You owe it to a virtue there is in me;
Namely, that I, unworthy in myself,
Have the good gift to value worth in others.
This drew me to Alonzo; and my life's
Most fruitful work has been my love for him.
Nay, but I take what not belongs to me;
For 'tis a love—which I by chance discovered—
Deeper than mine for him, that has unlocked
This mortal treasury of joy. This love 'twas
That made him, in despair, relate his story.
The puissant one who, all unconsciously,
Winning a heart as noble as her own,
Has loosed this long-pent flood of happiness—
Making one love reveal another—and thus,
Is the dear causer of a general bliss;
This ministering mistress of Love's purest fonts,
Is, the Lady Cecilia.

Alon.
My bold secret
Which one hour since, I had locked within my breast,

124

As the sweet nourishment of solitude,
My friend hath truly told, Lady Cecilia;
Speaking for me the venturous words, which I,
Now new-baptized in joy, myself had spoken.

Cec.
Signor Alonzo, one hour since, these words
Had been as grateful to my ear as now;
And if this sudden sunshine makes them flow,
Its rays are hardly to your father's heart
More gladsome than to mine.

Ern.
Peerless Cecilia!

Cec.
Dear father, wilt thou give thy daughter to
Thy old friend's son?

Rob.
Had I a hundred daughters,
I'd give them all to dear Ernesto's sons.

Cec.
Alonzo, thou hast not thy father's leave.

Alon.
Oh! blessed day, that brings me such a duty,
Lapping me in a sweet dependence. Father—

Ern.
If aught could make thee dearer to my soul,
It were to have thee mated thus.

Alon.
Filippo,
My bliss is incomplete, unyoked to thine.
Lady Leonora, thou canst complete it. Let
My tongue woo for my friend, as his for me.
He loves thee; and of all the men I've known
He is the easiest to love.

Fil.
Have pity on me,
Lady. From far-off Padua I have come,
Battling my way 'gainst stout adversities.

125

Once I 'scaped drowning by the maddened Po:
Twice was I hand to hand with wolf-eyed bandits.
All this, to fetch a wife from lettered Florence.
Let me not thence depart with empty arms.

Leon.
Signor Filippo, there's my hand. And if
To-morrow I like you and you like me
As well as now—we'll talk this matter over.

Fil.
Without listeners.

Alon.
So gilded is this hour
By heaven's smile, our spirits are aglow
With strangest bliss.
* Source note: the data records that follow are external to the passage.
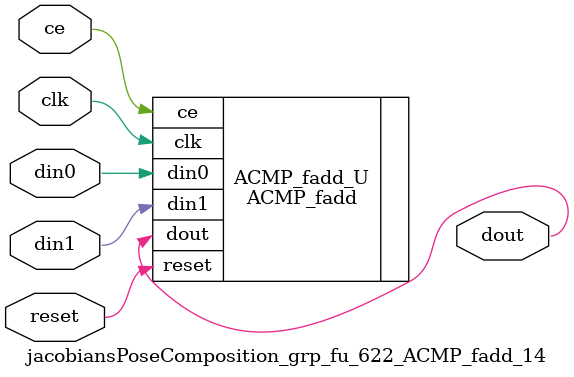
<source format=v>

`timescale 1 ns / 1 ps
module jacobiansPoseComposition_grp_fu_622_ACMP_fadd_14(
    clk,
    reset,
    ce,
    din0,
    din1,
    dout);

parameter ID = 32'd1;
parameter NUM_STAGE = 32'd1;
parameter din0_WIDTH = 32'd1;
parameter din1_WIDTH = 32'd1;
parameter dout_WIDTH = 32'd1;
input clk;
input reset;
input ce;
input[din0_WIDTH - 1:0] din0;
input[din1_WIDTH - 1:0] din1;
output[dout_WIDTH - 1:0] dout;



ACMP_fadd #(
.ID( ID ),
.NUM_STAGE( 4 ),
.din0_WIDTH( din0_WIDTH ),
.din1_WIDTH( din1_WIDTH ),
.dout_WIDTH( dout_WIDTH ))
ACMP_fadd_U(
    .clk( clk ),
    .reset( reset ),
    .ce( ce ),
    .din0( din0 ),
    .din1( din1 ),
    .dout( dout ));

endmodule

</source>
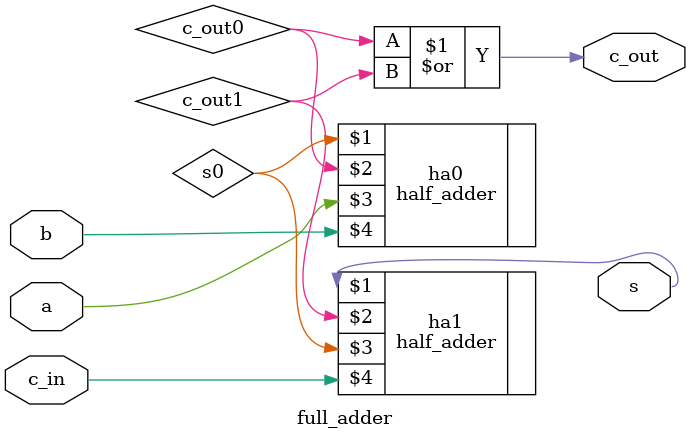
<source format=v>
module full_adder (
    output s    ,
    output c_out,
    input  a    ,
    input  b    ,
    input  c_in
);

    wire s0    ;
    wire c_out0;
    wire c_out1;

    half_adder ha0 (s0, c_out0, a, b);
    half_adder ha1 (s, c_out1, s0, c_in);
    or #4 (c_out, c_out0, c_out1);

endmodule

</source>
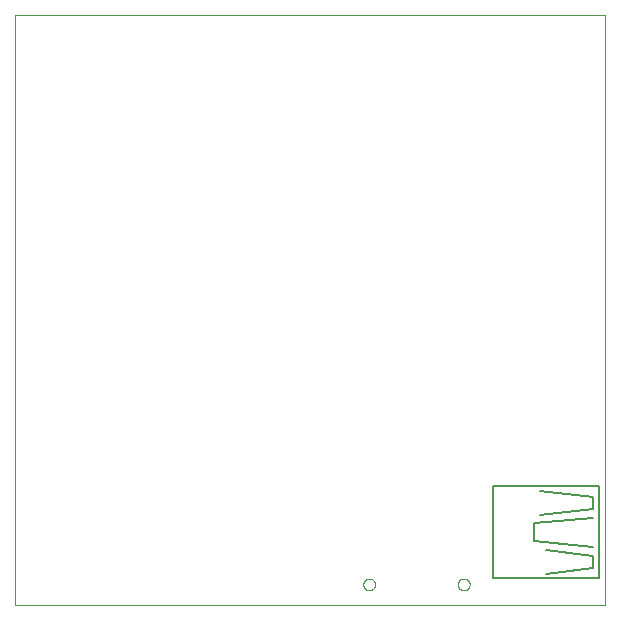
<source format=gbo>
G75*
%MOIN*%
%OFA0B0*%
%FSLAX25Y25*%
%IPPOS*%
%LPD*%
%AMOC8*
5,1,8,0,0,1.08239X$1,22.5*
%
%ADD10C,0.00000*%
%ADD11C,0.00500*%
D10*
X0005060Y0017235D02*
X0005060Y0214086D01*
X0201910Y0214086D01*
X0201910Y0017235D01*
X0005060Y0017235D01*
X0121241Y0024172D02*
X0121243Y0024260D01*
X0121249Y0024348D01*
X0121259Y0024436D01*
X0121273Y0024524D01*
X0121290Y0024610D01*
X0121312Y0024696D01*
X0121337Y0024780D01*
X0121367Y0024864D01*
X0121399Y0024946D01*
X0121436Y0025026D01*
X0121476Y0025105D01*
X0121520Y0025182D01*
X0121567Y0025257D01*
X0121617Y0025329D01*
X0121671Y0025400D01*
X0121727Y0025467D01*
X0121787Y0025533D01*
X0121849Y0025595D01*
X0121915Y0025655D01*
X0121982Y0025711D01*
X0122053Y0025765D01*
X0122125Y0025815D01*
X0122200Y0025862D01*
X0122277Y0025906D01*
X0122356Y0025946D01*
X0122436Y0025983D01*
X0122518Y0026015D01*
X0122602Y0026045D01*
X0122686Y0026070D01*
X0122772Y0026092D01*
X0122858Y0026109D01*
X0122946Y0026123D01*
X0123034Y0026133D01*
X0123122Y0026139D01*
X0123210Y0026141D01*
X0123298Y0026139D01*
X0123386Y0026133D01*
X0123474Y0026123D01*
X0123562Y0026109D01*
X0123648Y0026092D01*
X0123734Y0026070D01*
X0123818Y0026045D01*
X0123902Y0026015D01*
X0123984Y0025983D01*
X0124064Y0025946D01*
X0124143Y0025906D01*
X0124220Y0025862D01*
X0124295Y0025815D01*
X0124367Y0025765D01*
X0124438Y0025711D01*
X0124505Y0025655D01*
X0124571Y0025595D01*
X0124633Y0025533D01*
X0124693Y0025467D01*
X0124749Y0025400D01*
X0124803Y0025329D01*
X0124853Y0025257D01*
X0124900Y0025182D01*
X0124944Y0025105D01*
X0124984Y0025026D01*
X0125021Y0024946D01*
X0125053Y0024864D01*
X0125083Y0024780D01*
X0125108Y0024696D01*
X0125130Y0024610D01*
X0125147Y0024524D01*
X0125161Y0024436D01*
X0125171Y0024348D01*
X0125177Y0024260D01*
X0125179Y0024172D01*
X0125177Y0024084D01*
X0125171Y0023996D01*
X0125161Y0023908D01*
X0125147Y0023820D01*
X0125130Y0023734D01*
X0125108Y0023648D01*
X0125083Y0023564D01*
X0125053Y0023480D01*
X0125021Y0023398D01*
X0124984Y0023318D01*
X0124944Y0023239D01*
X0124900Y0023162D01*
X0124853Y0023087D01*
X0124803Y0023015D01*
X0124749Y0022944D01*
X0124693Y0022877D01*
X0124633Y0022811D01*
X0124571Y0022749D01*
X0124505Y0022689D01*
X0124438Y0022633D01*
X0124367Y0022579D01*
X0124295Y0022529D01*
X0124220Y0022482D01*
X0124143Y0022438D01*
X0124064Y0022398D01*
X0123984Y0022361D01*
X0123902Y0022329D01*
X0123818Y0022299D01*
X0123734Y0022274D01*
X0123648Y0022252D01*
X0123562Y0022235D01*
X0123474Y0022221D01*
X0123386Y0022211D01*
X0123298Y0022205D01*
X0123210Y0022203D01*
X0123122Y0022205D01*
X0123034Y0022211D01*
X0122946Y0022221D01*
X0122858Y0022235D01*
X0122772Y0022252D01*
X0122686Y0022274D01*
X0122602Y0022299D01*
X0122518Y0022329D01*
X0122436Y0022361D01*
X0122356Y0022398D01*
X0122277Y0022438D01*
X0122200Y0022482D01*
X0122125Y0022529D01*
X0122053Y0022579D01*
X0121982Y0022633D01*
X0121915Y0022689D01*
X0121849Y0022749D01*
X0121787Y0022811D01*
X0121727Y0022877D01*
X0121671Y0022944D01*
X0121617Y0023015D01*
X0121567Y0023087D01*
X0121520Y0023162D01*
X0121476Y0023239D01*
X0121436Y0023318D01*
X0121399Y0023398D01*
X0121367Y0023480D01*
X0121337Y0023564D01*
X0121312Y0023648D01*
X0121290Y0023734D01*
X0121273Y0023820D01*
X0121259Y0023908D01*
X0121249Y0023996D01*
X0121243Y0024084D01*
X0121241Y0024172D01*
X0152737Y0024172D02*
X0152739Y0024260D01*
X0152745Y0024348D01*
X0152755Y0024436D01*
X0152769Y0024524D01*
X0152786Y0024610D01*
X0152808Y0024696D01*
X0152833Y0024780D01*
X0152863Y0024864D01*
X0152895Y0024946D01*
X0152932Y0025026D01*
X0152972Y0025105D01*
X0153016Y0025182D01*
X0153063Y0025257D01*
X0153113Y0025329D01*
X0153167Y0025400D01*
X0153223Y0025467D01*
X0153283Y0025533D01*
X0153345Y0025595D01*
X0153411Y0025655D01*
X0153478Y0025711D01*
X0153549Y0025765D01*
X0153621Y0025815D01*
X0153696Y0025862D01*
X0153773Y0025906D01*
X0153852Y0025946D01*
X0153932Y0025983D01*
X0154014Y0026015D01*
X0154098Y0026045D01*
X0154182Y0026070D01*
X0154268Y0026092D01*
X0154354Y0026109D01*
X0154442Y0026123D01*
X0154530Y0026133D01*
X0154618Y0026139D01*
X0154706Y0026141D01*
X0154794Y0026139D01*
X0154882Y0026133D01*
X0154970Y0026123D01*
X0155058Y0026109D01*
X0155144Y0026092D01*
X0155230Y0026070D01*
X0155314Y0026045D01*
X0155398Y0026015D01*
X0155480Y0025983D01*
X0155560Y0025946D01*
X0155639Y0025906D01*
X0155716Y0025862D01*
X0155791Y0025815D01*
X0155863Y0025765D01*
X0155934Y0025711D01*
X0156001Y0025655D01*
X0156067Y0025595D01*
X0156129Y0025533D01*
X0156189Y0025467D01*
X0156245Y0025400D01*
X0156299Y0025329D01*
X0156349Y0025257D01*
X0156396Y0025182D01*
X0156440Y0025105D01*
X0156480Y0025026D01*
X0156517Y0024946D01*
X0156549Y0024864D01*
X0156579Y0024780D01*
X0156604Y0024696D01*
X0156626Y0024610D01*
X0156643Y0024524D01*
X0156657Y0024436D01*
X0156667Y0024348D01*
X0156673Y0024260D01*
X0156675Y0024172D01*
X0156673Y0024084D01*
X0156667Y0023996D01*
X0156657Y0023908D01*
X0156643Y0023820D01*
X0156626Y0023734D01*
X0156604Y0023648D01*
X0156579Y0023564D01*
X0156549Y0023480D01*
X0156517Y0023398D01*
X0156480Y0023318D01*
X0156440Y0023239D01*
X0156396Y0023162D01*
X0156349Y0023087D01*
X0156299Y0023015D01*
X0156245Y0022944D01*
X0156189Y0022877D01*
X0156129Y0022811D01*
X0156067Y0022749D01*
X0156001Y0022689D01*
X0155934Y0022633D01*
X0155863Y0022579D01*
X0155791Y0022529D01*
X0155716Y0022482D01*
X0155639Y0022438D01*
X0155560Y0022398D01*
X0155480Y0022361D01*
X0155398Y0022329D01*
X0155314Y0022299D01*
X0155230Y0022274D01*
X0155144Y0022252D01*
X0155058Y0022235D01*
X0154970Y0022221D01*
X0154882Y0022211D01*
X0154794Y0022205D01*
X0154706Y0022203D01*
X0154618Y0022205D01*
X0154530Y0022211D01*
X0154442Y0022221D01*
X0154354Y0022235D01*
X0154268Y0022252D01*
X0154182Y0022274D01*
X0154098Y0022299D01*
X0154014Y0022329D01*
X0153932Y0022361D01*
X0153852Y0022398D01*
X0153773Y0022438D01*
X0153696Y0022482D01*
X0153621Y0022529D01*
X0153549Y0022579D01*
X0153478Y0022633D01*
X0153411Y0022689D01*
X0153345Y0022749D01*
X0153283Y0022811D01*
X0153223Y0022877D01*
X0153167Y0022944D01*
X0153113Y0023015D01*
X0153063Y0023087D01*
X0153016Y0023162D01*
X0152972Y0023239D01*
X0152932Y0023318D01*
X0152895Y0023398D01*
X0152863Y0023480D01*
X0152833Y0023564D01*
X0152808Y0023648D01*
X0152786Y0023734D01*
X0152769Y0023820D01*
X0152755Y0023908D01*
X0152745Y0023996D01*
X0152739Y0024084D01*
X0152737Y0024172D01*
D11*
X0164379Y0026188D02*
X0199812Y0026188D01*
X0199812Y0056897D01*
X0164379Y0056897D01*
X0164379Y0026188D01*
X0178158Y0038590D02*
X0178158Y0044495D01*
X0197843Y0046464D01*
X0197843Y0049416D02*
X0180127Y0047448D01*
X0180127Y0055322D02*
X0197843Y0053353D01*
X0197843Y0049416D01*
X0197843Y0036621D02*
X0178158Y0038590D01*
X0182095Y0035637D02*
X0197843Y0033668D01*
X0197843Y0029731D01*
X0182095Y0027763D01*
M02*

</source>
Through paths, wayward and ignorant
Have we been driven blindfold on our good
By highest Will; whose open secret guidance
Above our daily walk doth ceaseless flash
Benignant light, which we see not; and shall
Then only see, when our unwholesome wills,—
By thought and knowledge purged—shall hourly be
To the orbit of the will divine upswung;
A consummation whereof joys like this
Are golden tokens and sure prophecies.